Now she can think more clearly in working out her problems by making lists to help her, speaking with a close friend, following AA’s 12-step program or turning to her mother.
“She gives me more encouragement in one day than I’ll ever need for the rest of my life,” Drew says about her mother. “She’s always really there for me and yet she keeps me in line so I don’t even come close to stepping back. She’s always pushing me forward.
“I give my mom a kiss and a hug without hiding my breath, hiding my eyes, hiding the fact that I hadn’t taken a shower in four days, that I had been loaded for six days straight, all that stuff.”

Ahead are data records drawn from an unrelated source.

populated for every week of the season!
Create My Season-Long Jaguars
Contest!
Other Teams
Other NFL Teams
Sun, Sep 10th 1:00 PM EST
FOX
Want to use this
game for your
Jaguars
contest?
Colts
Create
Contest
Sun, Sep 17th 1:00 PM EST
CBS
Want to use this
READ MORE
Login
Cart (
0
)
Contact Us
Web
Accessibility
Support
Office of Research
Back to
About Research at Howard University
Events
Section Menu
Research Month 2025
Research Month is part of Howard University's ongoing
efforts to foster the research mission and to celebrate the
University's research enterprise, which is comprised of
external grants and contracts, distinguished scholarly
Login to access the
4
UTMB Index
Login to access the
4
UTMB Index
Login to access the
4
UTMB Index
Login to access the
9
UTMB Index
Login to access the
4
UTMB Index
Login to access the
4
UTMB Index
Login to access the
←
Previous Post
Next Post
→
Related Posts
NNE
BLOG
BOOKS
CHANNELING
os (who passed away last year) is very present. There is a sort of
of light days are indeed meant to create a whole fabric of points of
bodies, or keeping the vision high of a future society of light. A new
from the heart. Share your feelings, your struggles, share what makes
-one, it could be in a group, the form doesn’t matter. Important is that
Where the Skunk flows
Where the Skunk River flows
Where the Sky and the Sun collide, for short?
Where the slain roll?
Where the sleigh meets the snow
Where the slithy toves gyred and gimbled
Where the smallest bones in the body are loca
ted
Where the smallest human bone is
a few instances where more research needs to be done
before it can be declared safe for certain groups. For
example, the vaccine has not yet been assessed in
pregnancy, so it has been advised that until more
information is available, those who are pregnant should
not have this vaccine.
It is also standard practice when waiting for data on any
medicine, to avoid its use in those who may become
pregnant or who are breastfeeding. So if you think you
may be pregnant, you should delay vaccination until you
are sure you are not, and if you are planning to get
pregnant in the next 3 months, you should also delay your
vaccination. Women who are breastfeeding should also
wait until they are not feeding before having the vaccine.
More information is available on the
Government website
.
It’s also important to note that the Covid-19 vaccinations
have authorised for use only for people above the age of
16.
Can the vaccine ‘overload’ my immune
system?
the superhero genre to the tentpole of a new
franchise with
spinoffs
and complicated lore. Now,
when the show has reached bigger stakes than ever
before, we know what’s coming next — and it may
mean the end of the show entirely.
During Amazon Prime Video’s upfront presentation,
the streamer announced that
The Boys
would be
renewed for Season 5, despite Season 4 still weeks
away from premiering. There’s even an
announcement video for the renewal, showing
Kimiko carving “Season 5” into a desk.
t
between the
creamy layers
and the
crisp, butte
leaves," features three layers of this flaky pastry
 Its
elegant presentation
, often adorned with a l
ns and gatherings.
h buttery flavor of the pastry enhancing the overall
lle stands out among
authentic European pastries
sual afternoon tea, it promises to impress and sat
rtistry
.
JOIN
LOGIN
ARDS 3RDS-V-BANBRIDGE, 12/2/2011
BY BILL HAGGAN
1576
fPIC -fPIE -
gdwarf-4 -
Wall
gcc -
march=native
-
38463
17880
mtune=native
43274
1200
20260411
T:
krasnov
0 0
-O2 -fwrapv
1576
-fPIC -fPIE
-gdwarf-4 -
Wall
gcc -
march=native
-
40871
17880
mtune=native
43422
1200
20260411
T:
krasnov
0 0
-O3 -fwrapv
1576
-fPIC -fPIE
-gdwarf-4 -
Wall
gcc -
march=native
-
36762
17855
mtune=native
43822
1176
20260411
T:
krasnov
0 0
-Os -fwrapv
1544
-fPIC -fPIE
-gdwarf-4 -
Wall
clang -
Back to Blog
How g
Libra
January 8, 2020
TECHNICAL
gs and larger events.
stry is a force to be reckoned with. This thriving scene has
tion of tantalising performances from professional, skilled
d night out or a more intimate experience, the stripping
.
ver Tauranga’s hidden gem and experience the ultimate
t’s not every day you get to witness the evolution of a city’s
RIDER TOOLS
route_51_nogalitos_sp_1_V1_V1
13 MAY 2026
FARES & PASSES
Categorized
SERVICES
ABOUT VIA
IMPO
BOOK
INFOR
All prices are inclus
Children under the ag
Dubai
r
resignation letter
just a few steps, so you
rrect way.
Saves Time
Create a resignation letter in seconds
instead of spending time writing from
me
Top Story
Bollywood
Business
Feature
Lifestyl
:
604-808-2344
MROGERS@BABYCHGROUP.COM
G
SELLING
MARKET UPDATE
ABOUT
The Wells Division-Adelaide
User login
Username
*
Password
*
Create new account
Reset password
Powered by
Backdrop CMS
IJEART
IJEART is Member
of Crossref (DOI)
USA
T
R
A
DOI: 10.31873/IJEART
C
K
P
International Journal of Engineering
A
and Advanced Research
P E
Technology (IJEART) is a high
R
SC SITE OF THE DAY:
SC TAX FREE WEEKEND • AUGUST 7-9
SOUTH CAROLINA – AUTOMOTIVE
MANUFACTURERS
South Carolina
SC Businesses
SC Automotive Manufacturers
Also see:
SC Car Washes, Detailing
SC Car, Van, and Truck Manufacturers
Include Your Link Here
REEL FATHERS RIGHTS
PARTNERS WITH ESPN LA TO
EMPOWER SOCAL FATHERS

Still, she says she has her days when temptation is hovering nearby.
“There are days when I sit in my room and go, ‘God, I want to go out to a big huge party with all my friends and stuff.’
“I’m still confronting those fears. I’m fearful of losing my friends, my family, fearful of going back to the way I was. I’m fearful of losing my sobriety.
“I feel like if a drug was passed right in front of my face I really honestly right now would never take it,” she adds. “But that doesn’t mean that I should be so careless.”